> **MATERIAL PROVIDED**
+ + + + +

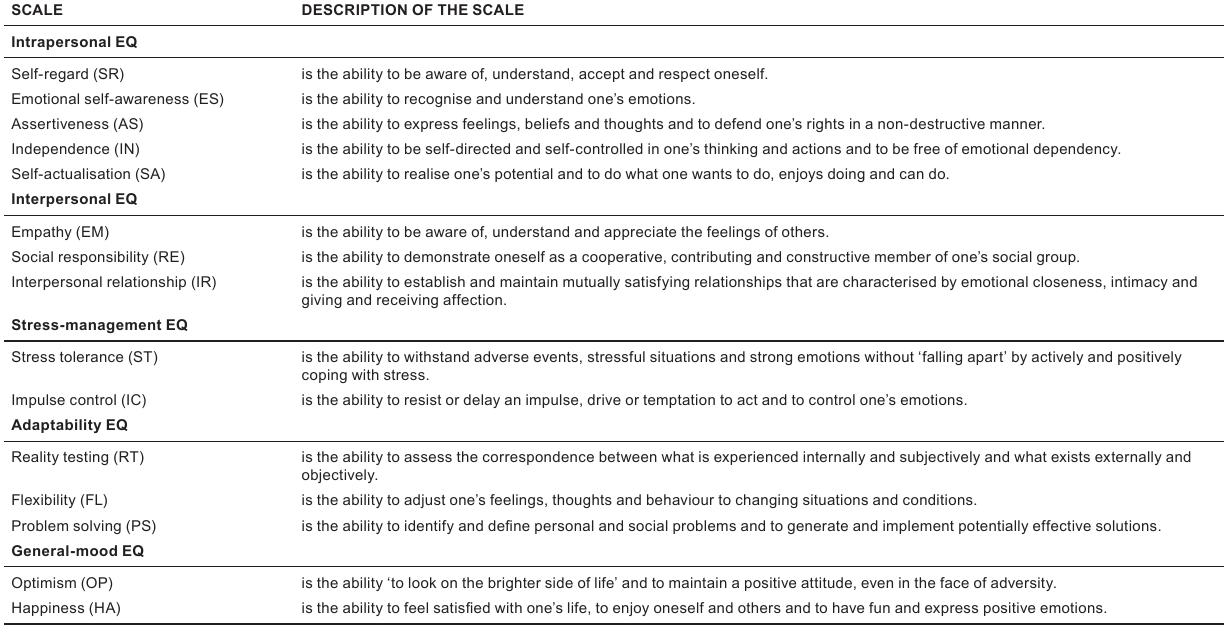
FIGuRE 1 Emotional intelligence model by Bar-On (1997),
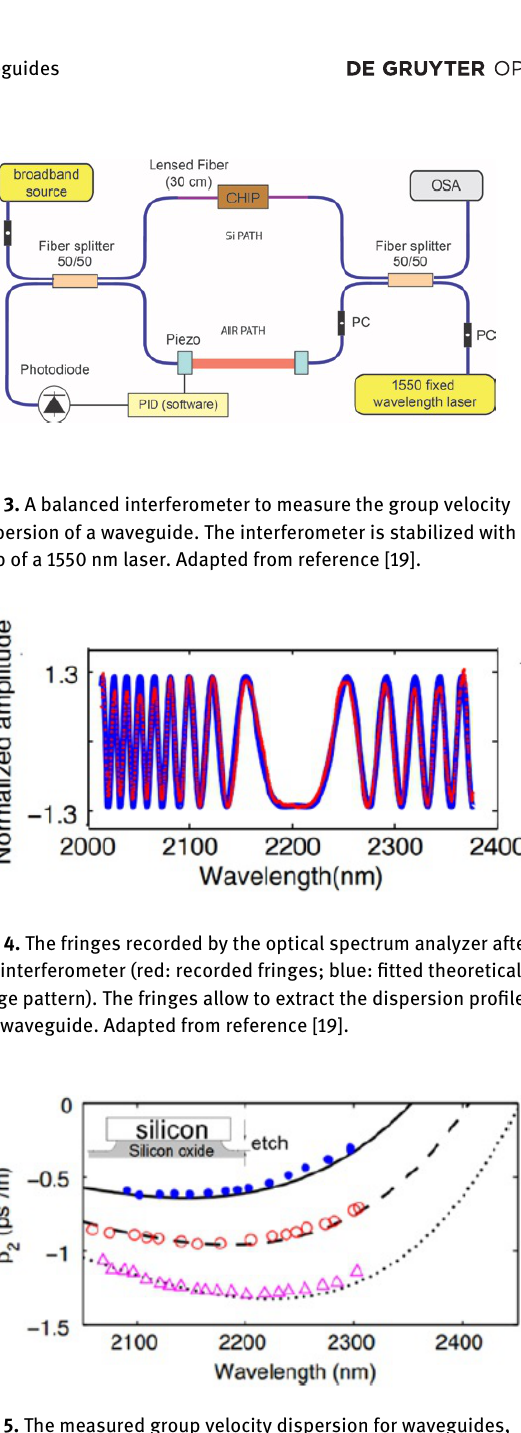
Fig. 5. The measured group velocity dispersion for waveguides, which are partially underetched by 0 nm (dots), 55 nm (circles) and 113 nm (triangles). Adapted from reference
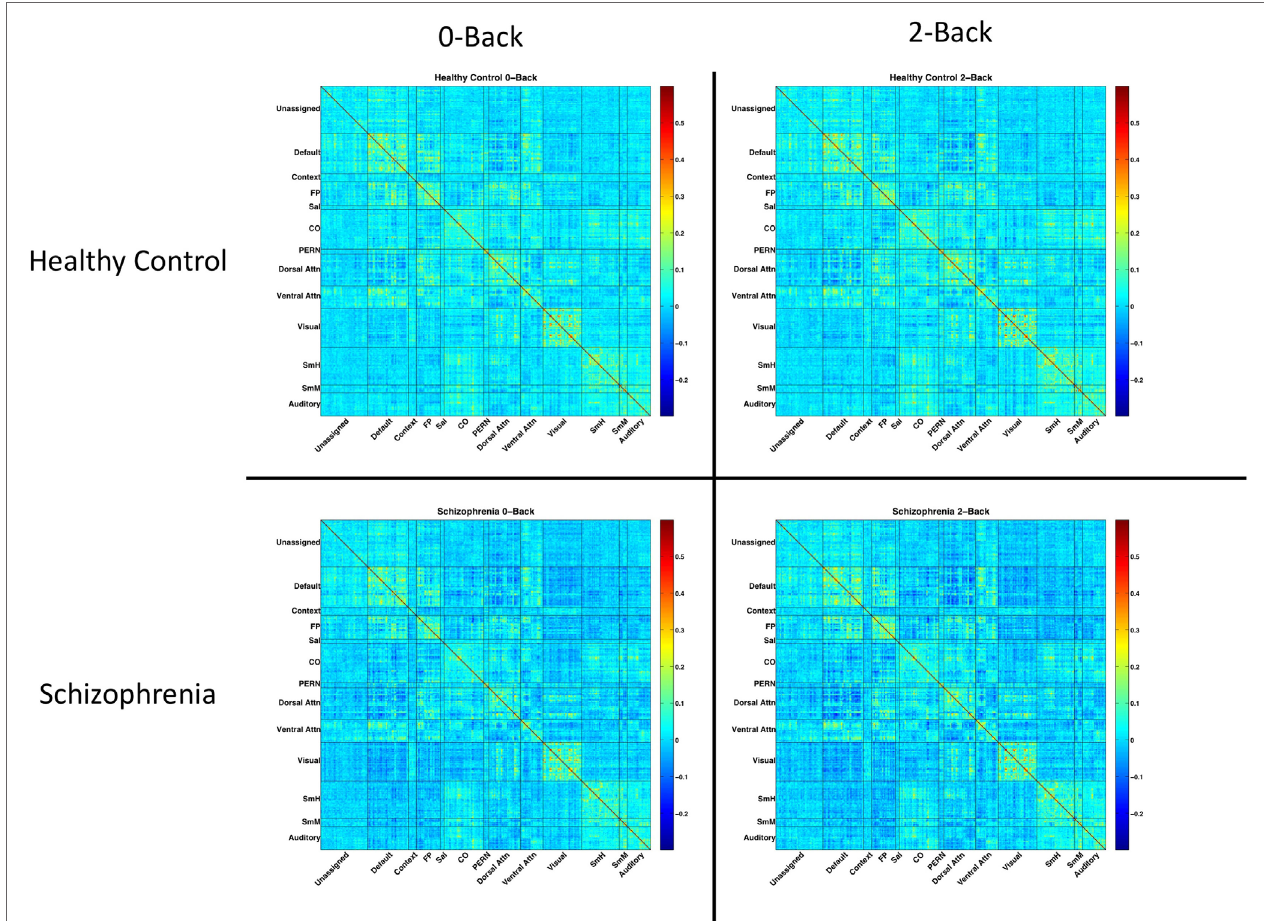
FigUre 1 | Network matrices for each diagnostic group and n -back condition. Each matrix is averaged across all relevant subjects and organized based on a 333-node boundary-map parcelation, detailed in Gordon et al. (27). Warmer colors indicate stronger connections. Cooler colors indicate weaker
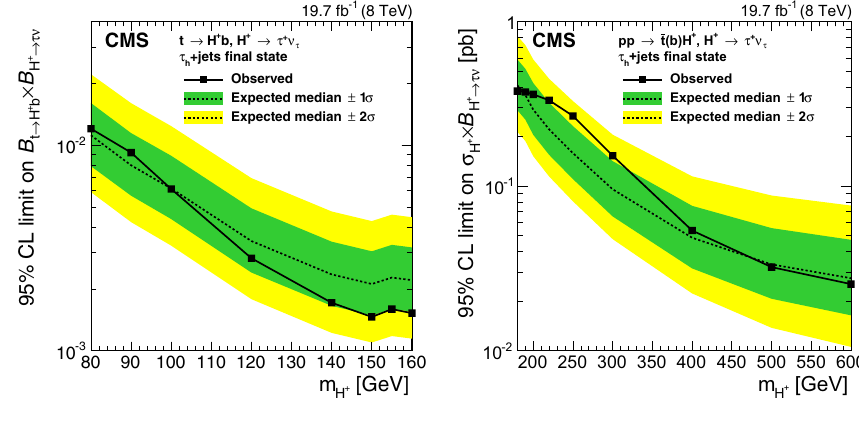
Fig. 21 CMS model-independent upper limits on BR ( t → H + b ) × BR ( H + → τ + ν τ ) ( left ) and on σ( pp → t ( b ) H + ) × BR ( H + → τ + ν τ ) ( right ). (Reprinted with kind permission from JHEP and the authors, Fig. 8 of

+ + + + +

> **DIRECTIONS FOR THIS TASK**
Leaving out the pictures, output the listing above exactly as given.

> **ANSWER SPACE**
FIGuRE 1 Emotional intelligence model by Bar-On (1997),
Fig. 5. The measured group velocity dispersion for waveguides, which are partially underetched by 0 nm (dots), 55 nm (circles) and 113 nm (triangles). Adapted from reference
FigUre 1 | Network matrices for each diagnostic group and n -back condition. Each matrix is averaged across all relevant subjects and organized based on a 333-node boundary-map parcelation, detailed in Gordon et al. (27). Warmer colors indicate stronger connections. Cooler colors indicate weaker
Fig. 21 CMS model-independent upper limits on BR ( t → H + b ) × BR ( H + → τ + ν τ ) ( left ) and on σ( pp → t ( b ) H + ) × BR ( H + → τ + ν τ ) ( right ). (Reprinted with kind permission from JHEP and the authors, Fig. 8 of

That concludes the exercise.